The Governors of the Group or larger school have a different agenda. They will need to be satisfied that the expansion of the Group will not impact on the “core” operation. Their concerns are likely to be in terms of whether or not the “satellite school” will be a short or long-term financial burden, and if it is going to prove too much of a distraction for key members of the senior management and support teams. However, the most fundamental question of the Governors of the larger school is, “Do the long-term benefits outweigh the short-term effort?”
Because a merger is only a change in Governance, outwardly it impacts most on those whose roles bring them closest to Governors. The Headteacher, the Bursar and the senior team will be most affected by the changes and potentially the most anxious. That said all staff will be anxious about their jobs and career development and all will need reassurance.
Parents view schools through the filter of their child.

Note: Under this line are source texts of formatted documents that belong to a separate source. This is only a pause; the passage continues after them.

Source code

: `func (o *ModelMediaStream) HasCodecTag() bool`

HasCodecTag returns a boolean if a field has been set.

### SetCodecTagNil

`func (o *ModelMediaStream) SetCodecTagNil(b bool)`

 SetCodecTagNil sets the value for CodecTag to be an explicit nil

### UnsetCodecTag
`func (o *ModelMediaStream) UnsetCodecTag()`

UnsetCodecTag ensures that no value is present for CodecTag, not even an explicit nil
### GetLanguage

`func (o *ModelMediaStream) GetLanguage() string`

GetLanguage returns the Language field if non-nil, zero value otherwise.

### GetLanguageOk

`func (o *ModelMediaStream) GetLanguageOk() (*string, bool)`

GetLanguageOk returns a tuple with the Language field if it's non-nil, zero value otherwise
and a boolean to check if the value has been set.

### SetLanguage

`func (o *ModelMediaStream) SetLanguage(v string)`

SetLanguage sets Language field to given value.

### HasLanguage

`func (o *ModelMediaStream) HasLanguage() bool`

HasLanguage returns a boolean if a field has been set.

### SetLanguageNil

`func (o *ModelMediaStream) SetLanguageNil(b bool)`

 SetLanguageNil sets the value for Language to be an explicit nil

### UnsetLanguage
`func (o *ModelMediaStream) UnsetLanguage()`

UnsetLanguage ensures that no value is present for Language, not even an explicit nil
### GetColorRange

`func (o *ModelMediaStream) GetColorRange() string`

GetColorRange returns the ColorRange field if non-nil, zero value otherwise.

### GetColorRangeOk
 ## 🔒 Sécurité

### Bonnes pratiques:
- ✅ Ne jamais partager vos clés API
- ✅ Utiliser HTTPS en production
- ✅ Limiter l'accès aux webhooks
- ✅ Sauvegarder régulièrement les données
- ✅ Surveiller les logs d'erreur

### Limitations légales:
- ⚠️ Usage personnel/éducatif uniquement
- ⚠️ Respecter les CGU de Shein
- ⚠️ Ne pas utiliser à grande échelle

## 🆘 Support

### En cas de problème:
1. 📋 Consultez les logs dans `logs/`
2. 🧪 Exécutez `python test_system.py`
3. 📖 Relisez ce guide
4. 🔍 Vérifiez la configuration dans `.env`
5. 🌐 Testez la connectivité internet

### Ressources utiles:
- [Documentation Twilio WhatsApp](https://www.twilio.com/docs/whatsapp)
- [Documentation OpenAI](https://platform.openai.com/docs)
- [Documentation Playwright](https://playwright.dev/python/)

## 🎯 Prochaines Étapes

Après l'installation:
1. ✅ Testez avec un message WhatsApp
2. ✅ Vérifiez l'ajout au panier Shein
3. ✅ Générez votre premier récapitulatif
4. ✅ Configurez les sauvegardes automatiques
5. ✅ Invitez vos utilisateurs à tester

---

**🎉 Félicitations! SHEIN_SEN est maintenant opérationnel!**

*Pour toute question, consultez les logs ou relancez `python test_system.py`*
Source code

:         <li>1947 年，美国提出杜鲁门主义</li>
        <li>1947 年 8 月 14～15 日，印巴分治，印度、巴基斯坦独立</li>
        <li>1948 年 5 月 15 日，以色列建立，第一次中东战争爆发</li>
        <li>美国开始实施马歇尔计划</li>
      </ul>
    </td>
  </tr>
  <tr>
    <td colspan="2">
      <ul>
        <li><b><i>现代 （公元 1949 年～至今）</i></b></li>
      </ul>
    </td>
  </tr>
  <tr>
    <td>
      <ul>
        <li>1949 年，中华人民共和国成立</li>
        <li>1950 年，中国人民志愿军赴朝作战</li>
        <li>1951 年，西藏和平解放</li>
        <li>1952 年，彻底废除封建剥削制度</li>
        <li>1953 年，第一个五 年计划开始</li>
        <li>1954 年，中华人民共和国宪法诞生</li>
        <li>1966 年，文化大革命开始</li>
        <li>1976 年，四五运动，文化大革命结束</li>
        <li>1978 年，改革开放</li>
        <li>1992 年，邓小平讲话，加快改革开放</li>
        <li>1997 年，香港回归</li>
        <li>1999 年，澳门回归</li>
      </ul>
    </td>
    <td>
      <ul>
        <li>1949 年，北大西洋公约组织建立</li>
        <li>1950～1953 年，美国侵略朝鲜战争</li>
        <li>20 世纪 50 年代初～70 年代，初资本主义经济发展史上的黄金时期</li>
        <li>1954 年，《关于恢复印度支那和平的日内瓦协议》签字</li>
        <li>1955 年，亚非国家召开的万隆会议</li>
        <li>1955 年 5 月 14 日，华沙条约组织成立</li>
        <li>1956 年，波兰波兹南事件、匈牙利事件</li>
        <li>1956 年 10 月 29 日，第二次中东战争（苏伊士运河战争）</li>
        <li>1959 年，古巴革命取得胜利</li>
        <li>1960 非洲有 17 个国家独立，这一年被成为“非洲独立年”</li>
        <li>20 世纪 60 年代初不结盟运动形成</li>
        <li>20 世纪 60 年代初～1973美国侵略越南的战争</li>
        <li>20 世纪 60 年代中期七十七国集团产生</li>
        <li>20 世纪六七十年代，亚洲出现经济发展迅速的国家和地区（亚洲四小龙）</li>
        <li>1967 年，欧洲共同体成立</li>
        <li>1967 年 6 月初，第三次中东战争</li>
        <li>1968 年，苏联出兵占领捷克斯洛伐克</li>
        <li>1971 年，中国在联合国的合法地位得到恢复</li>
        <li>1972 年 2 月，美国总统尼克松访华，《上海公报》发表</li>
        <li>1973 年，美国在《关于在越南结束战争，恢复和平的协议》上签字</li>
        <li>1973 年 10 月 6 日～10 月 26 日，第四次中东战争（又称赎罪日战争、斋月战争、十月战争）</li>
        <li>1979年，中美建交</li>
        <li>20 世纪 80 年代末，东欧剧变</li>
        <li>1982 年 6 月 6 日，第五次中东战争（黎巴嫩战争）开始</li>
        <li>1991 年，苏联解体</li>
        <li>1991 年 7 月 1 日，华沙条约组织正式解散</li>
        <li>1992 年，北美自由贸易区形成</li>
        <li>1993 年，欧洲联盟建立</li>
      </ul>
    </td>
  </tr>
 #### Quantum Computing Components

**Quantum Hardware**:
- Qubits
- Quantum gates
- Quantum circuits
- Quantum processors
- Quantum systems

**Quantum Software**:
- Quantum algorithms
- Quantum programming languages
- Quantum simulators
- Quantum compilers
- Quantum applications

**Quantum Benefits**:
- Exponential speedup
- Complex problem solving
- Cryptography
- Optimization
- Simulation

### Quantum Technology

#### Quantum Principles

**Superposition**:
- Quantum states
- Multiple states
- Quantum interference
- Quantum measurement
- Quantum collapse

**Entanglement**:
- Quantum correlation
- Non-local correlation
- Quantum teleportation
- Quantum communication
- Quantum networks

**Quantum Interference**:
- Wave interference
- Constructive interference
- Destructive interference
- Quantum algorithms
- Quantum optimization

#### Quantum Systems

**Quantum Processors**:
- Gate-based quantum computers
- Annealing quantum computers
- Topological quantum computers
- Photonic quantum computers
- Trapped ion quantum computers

A parent’s first reaction to the news of a merger is to ask, “How is this going to affect my child?” and then, “How is it going to affect me?” Parents want incredibly detailed information, “Will the school uniform or sports kit change?” “Will the fees go up?” “Will drop-off times and location change?” “Will my child’s teacher change?” “Will the Headteacher change?” and so on. It is vital that the schools know and communicate the answers to all of these questions at the earliest possible stage. The most problematic mergers are ones that involve restructure, for this means change. Even, when there is no change, getting parents on board is incredibly time-consuming, but it is vital.

The key to winning the hearts and minds of key groups is developing trust and good communication. The role of the Headteacher of the prep school is fundamental here. The Headteacher is the person who was entrusted to run the school by the Governors, he is the leader of the staff and the face of the school who is trusted by parents and staff alike.